In the near future, scientists investigate a Siberia melting from climate change as if “some god had unzipped the snow-topped marshlands.” But an unearthed Neanderthal corpse hides something inside: a catastrophic virus. The resulting “Arctic plague” will transform the world. Humans build euthanasia amusement parks and funerary skyscrapers. They repair robotic pets that speak for the dead, or retreat into virtual reality worlds. Grief and loss permeate every page in ways resonant with our moment without feeling overburdened by it. (Nagamatsu published many of these chapters years before Covid emerged.)
If you notice my summary doesn’t name characters, that’s because this novel-in-stories features different narrators and settings in each chapter. If you’re a short-story lover — as I am — you’ll be impressed with Nagamatsu’s meticulous craft. If you crave sustained character and plot arcs, well, you’ll have to settle for admiring the well-honed prose, poignant meditations and unique concepts.
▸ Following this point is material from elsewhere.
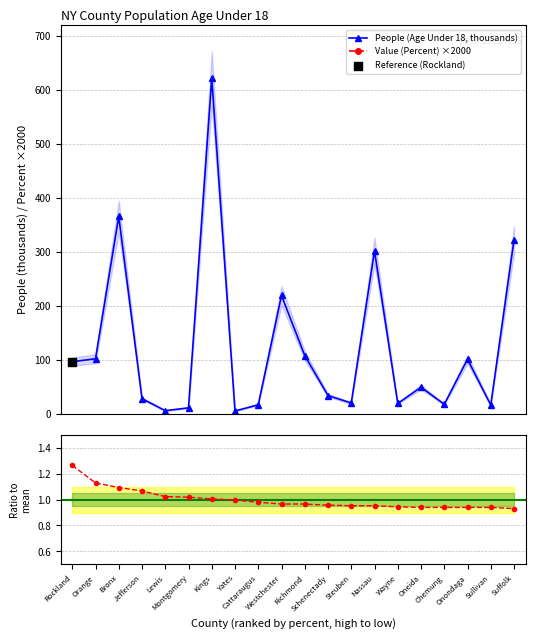

What is the total value across all series at Jefferson?

48628.5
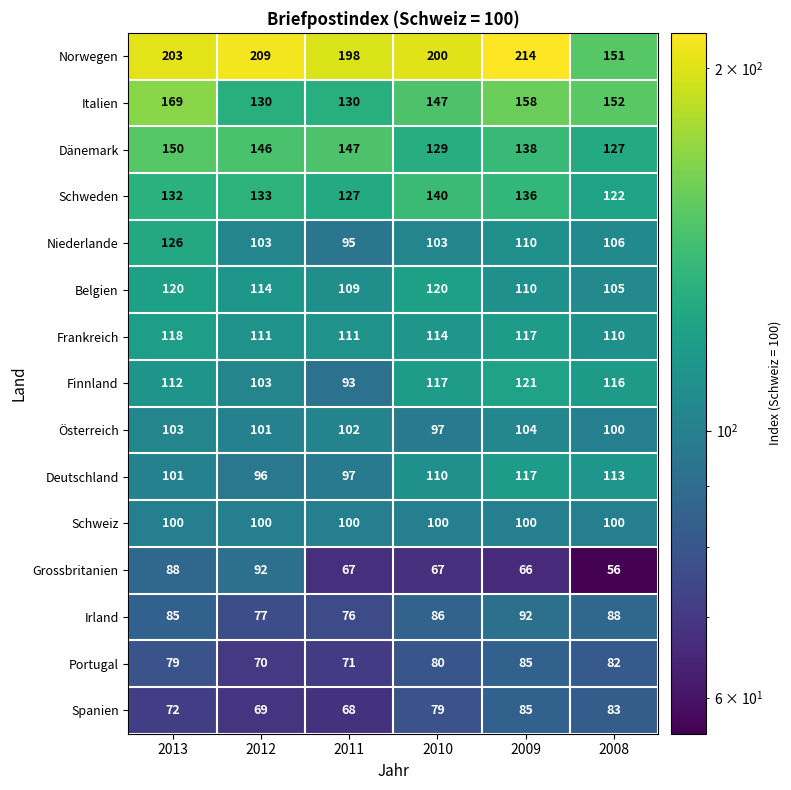

What is the sum of the Belgien values at 2013 and 2010?

240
Hardly small pleasures.
The reader might best approach the book like a melancholy “Black Mirror” season. Chapters with titles like “Elegy Hotel” and “30,000 Years Beneath a Eulogy” each center discrete, inventive conceits even as they take place in the same world. In “Pig Son,” a grief-stricken scientist bonds with an engineered pig who learns to talk as he grows organs for dying children. This is a lovely though bleak book. Humanity has long turned to humor in our darkest moments, but levity feels absent even in a chapter narrated by a stand-up comedian. That said, the somber tone unifies the disparate characters and story lines.
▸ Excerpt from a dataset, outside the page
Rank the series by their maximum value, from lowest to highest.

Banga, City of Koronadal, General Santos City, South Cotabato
“How High We Go in the Dark” is a welcome addition to a growing trend of what we might call the “speculative epic”: genre-bending novels that use a wide aperture to tackle large issues like climate change while jumping between characters, timelines and even narrative modes. Some recent or upcoming examples include Matt Bell’s “Appleseed,” Hanya Yanagihara’s “To Paradise,” Anthony Doerr’s “Cloud Cuckoo Land” and Emily St. John Mandel’s “Sea of Tranquility.” The ur-text might be David Mitchell’s “Cloud Atlas,” with its nesting narratives stretching from the 19th century to a dystopian future. Why does this form speak to today? Maybe it’s a natural reaction to the last decade’s autofiction trend, with its straight realism and narrow subjectivity. Or perhaps it’s because the issues we now face feel so overwhelming that only a vast, imaginative canvas can begin to tackle them.
“Genre-bending” can set off alarms for science-fiction and fantasy readers who assume — often correctly — that a literary author is being praised for sprinkling genre elements into a work without real investment in them. This isn’t the case here. Nagamatsu squarely hits both the “literary” and “science fiction” targets, offering psychological insights in lyrical prose while seriously exploring speculative conceits.
How does one resolve such an expansive mosaic? Nagamatsu tries an interesting approach. Two final stories expand the scope even further: one sending humanity into the future on a generation starship seeking a fresh start, and another reaching into the cosmic past to mystically explain our origins. I found the former more successful than the latter. But ultimately it is the small human moments that burrow into the reader’s heart. At an amusement park for dying children, an employee watches as a boy’s mother “gave him one final hug and a sip from his juice bottle before pulling out a syringe.” Elsewhere, a lonely man falls in love with a woman in the metaverse who “talks about life, despite the sadness.” “How High We Go in the Dark” is a book of sorrow for the destruction we’re bringing on ourselves. Yet the novel reminds us there’s still hope in human connections, despite our sadness.